* **Work request**
The response must reproduce every record below without alteration.

* **Records shown**

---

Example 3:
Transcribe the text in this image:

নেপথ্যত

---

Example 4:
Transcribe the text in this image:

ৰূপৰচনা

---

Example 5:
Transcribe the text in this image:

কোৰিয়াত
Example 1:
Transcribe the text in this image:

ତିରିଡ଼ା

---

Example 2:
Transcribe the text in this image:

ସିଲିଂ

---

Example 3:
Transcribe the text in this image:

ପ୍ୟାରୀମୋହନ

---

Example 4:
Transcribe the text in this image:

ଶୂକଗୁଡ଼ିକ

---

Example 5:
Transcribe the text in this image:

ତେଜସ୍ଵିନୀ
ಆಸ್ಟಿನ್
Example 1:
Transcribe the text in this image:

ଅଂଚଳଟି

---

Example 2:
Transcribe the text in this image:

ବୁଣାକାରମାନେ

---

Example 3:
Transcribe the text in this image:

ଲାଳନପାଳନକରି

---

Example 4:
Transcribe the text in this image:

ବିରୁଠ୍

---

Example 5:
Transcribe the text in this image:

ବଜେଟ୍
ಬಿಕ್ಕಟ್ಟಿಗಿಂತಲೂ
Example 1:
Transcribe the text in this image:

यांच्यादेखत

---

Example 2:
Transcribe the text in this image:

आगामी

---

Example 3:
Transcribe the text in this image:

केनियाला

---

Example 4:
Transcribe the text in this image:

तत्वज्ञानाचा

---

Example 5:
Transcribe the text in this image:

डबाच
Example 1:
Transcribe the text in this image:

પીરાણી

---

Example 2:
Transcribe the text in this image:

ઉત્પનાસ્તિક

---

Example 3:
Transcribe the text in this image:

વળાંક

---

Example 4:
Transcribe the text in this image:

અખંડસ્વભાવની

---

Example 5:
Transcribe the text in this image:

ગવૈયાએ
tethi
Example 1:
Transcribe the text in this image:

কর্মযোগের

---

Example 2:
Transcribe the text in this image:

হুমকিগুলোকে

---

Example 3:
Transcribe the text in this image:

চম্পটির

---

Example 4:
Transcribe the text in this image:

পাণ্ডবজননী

* **Problem solution**
---

Example 3:
Transcribe the text in this image:

নেপথ্যত

---

Example 4:
Transcribe the text in this image:

ৰূপৰচনা

---

Example 5:
Transcribe the text in this image:

কোৰিয়াত
Example 1:
Transcribe the text in this image:

ତିରିଡ଼ା

---

Example 2:
Transcribe the text in this image:

ସିଲିଂ

---

Example 3:
Transcribe the text in this image:

ପ୍ୟାରୀମୋହନ

---

Example 4:
Transcribe the text in this image:

ଶୂକଗୁଡ଼ିକ

---

Example 5:
Transcribe the text in this image:

ତେଜସ୍ଵିନୀ
ಆಸ್ಟಿನ್
Example 1:
Transcribe the text in this image:

ଅଂଚଳଟି

---

Example 2:
Transcribe the text in this image:

ବୁଣାକାରମାନେ

---

Example 3:
Transcribe the text in this image:

ଲାଳନପାଳନକରି

---

Example 4:
Transcribe the text in this image:

ବିରୁଠ୍

---

Example 5:
Transcribe the text in this image:

ବଜେଟ୍
ಬಿಕ್ಕಟ್ಟಿಗಿಂತಲೂ
Example 1:
Transcribe the text in this image:

यांच्यादेखत

---

Example 2:
Transcribe the text in this image:

आगामी

---

Example 3:
Transcribe the text in this image:

केनियाला

---

Example 4:
Transcribe the text in this image:

तत्वज्ञानाचा

---

Example 5:
Transcribe the text in this image:

डबाच
Example 1:
Transcribe the text in this image:

પીરાણી

---

Example 2:
Transcribe the text in this image:

ઉત્પનાસ્તિક

---

Example 3:
Transcribe the text in this image:

વળાંક

---

Example 4:
Transcribe the text in this image:

અખંડસ્વભાવની

---

Example 5:
Transcribe the text in this image:

ગવૈયાએ
tethi
Example 1:
Transcribe the text in this image:

কর্মযোগের

---

Example 2:
Transcribe the text in this image:

হুমকিগুলোকে

---

Example 3:
Transcribe the text in this image:

চম্পটির

---

Example 4:
Transcribe the text in this image:

পাণ্ডবজননী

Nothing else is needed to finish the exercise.